OIG - Office of Inspector General

03/26/2026 | Press release | Archived content

Medicare Home Health Agency Provider Compliance Audit: VNS Health

Why OIG Did This Audit

  • In calendar year 2023, Medicare paid home health agencies (HHAs) about $16 billion for home health services provided to about 2.8 million people enrolled in traditional Medicare. In that year, nearly 10,000 HHAs participated in Medicare.
  • CMS determined through its Comprehensive Error Rate Testing program that the 2023 improper payment error rate for home health claims was 7.7 percent, or about $1.2 billion.
  • This audit report, part of a nationwide series of home health audits, examined whether VNS Health complied with Medicare billing requirements.

What OIG Found

For the audit period (July 1, 2020, through June 30, 2022), VNS Health complied with Medicare billing requirements for 84 of the 100 sampled home health claims we reviewed. For the remaining 16 claims, VNS Health incorrectly billed Medicare. Specifically:

  • Twelve claims did not meet billing and coding requirements.
  • Four claims did not meet face-to-face encounter requirements.
  • Two claims did not meet plan of care requirements.
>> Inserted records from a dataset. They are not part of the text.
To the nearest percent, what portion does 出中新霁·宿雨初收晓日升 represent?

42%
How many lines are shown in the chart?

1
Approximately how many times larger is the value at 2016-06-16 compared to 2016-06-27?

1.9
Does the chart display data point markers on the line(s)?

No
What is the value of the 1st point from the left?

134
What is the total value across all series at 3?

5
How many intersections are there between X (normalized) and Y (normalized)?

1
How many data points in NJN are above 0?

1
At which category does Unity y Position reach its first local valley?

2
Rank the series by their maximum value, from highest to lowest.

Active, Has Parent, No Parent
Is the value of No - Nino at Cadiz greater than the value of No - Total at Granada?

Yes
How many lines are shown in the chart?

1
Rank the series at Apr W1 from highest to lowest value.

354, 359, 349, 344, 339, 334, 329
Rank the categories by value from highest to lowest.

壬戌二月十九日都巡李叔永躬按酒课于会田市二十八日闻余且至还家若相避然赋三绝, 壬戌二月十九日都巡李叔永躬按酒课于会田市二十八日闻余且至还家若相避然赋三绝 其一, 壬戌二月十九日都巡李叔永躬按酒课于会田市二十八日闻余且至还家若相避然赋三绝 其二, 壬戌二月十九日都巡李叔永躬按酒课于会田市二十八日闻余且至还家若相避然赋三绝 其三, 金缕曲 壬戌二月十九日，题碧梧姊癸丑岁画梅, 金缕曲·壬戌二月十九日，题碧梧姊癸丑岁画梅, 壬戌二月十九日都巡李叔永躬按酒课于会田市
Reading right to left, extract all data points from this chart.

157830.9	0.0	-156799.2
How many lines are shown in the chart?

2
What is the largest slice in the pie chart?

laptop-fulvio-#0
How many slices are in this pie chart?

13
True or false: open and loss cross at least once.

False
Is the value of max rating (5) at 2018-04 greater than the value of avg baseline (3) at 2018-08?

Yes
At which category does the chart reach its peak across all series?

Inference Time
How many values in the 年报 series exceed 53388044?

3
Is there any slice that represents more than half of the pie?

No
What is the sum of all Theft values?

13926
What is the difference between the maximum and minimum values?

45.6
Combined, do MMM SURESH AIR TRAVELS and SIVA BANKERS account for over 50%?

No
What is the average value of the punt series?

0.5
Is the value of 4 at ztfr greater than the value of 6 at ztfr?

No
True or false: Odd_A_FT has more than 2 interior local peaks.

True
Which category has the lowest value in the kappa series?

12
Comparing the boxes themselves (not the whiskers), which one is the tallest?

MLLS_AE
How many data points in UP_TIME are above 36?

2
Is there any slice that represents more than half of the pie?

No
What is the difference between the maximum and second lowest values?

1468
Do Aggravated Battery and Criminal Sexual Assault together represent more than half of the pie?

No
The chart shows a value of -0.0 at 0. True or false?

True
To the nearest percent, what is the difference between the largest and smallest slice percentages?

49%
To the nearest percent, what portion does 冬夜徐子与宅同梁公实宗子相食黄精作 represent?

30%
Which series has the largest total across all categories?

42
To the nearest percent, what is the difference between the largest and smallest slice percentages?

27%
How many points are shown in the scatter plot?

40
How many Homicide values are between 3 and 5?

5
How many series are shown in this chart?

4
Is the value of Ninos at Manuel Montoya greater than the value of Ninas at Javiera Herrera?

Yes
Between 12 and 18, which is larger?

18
The total exceeds 16 because 2 claims contained more than 1 error.

Based on our sample results, we estimate that, of the $191,954,445 in Medicare payments covered by our audit, VNS Health received overpayments of at least $2,965,484 for the audit period.

What OIG Recommends

We made three recommendations to VNS Health, including that it (1) refund the $2,965,484 in overpayments to the Medicare program, (2) consider conducting one or more internal audits or investigations for claims after our audit period based on the risks identified by this audit to identify any similar overpayments the provider might have received and return any identified overpayments to the Medicare program, and (3) strengthen its review of medical record documentation to ensure compliance with Medicare billing requirements.

VNS Health did not concur with any of our recommendations, but it agreed to repay a portion of $12,606 in actual overpayments associated with five claims that resulted in errors.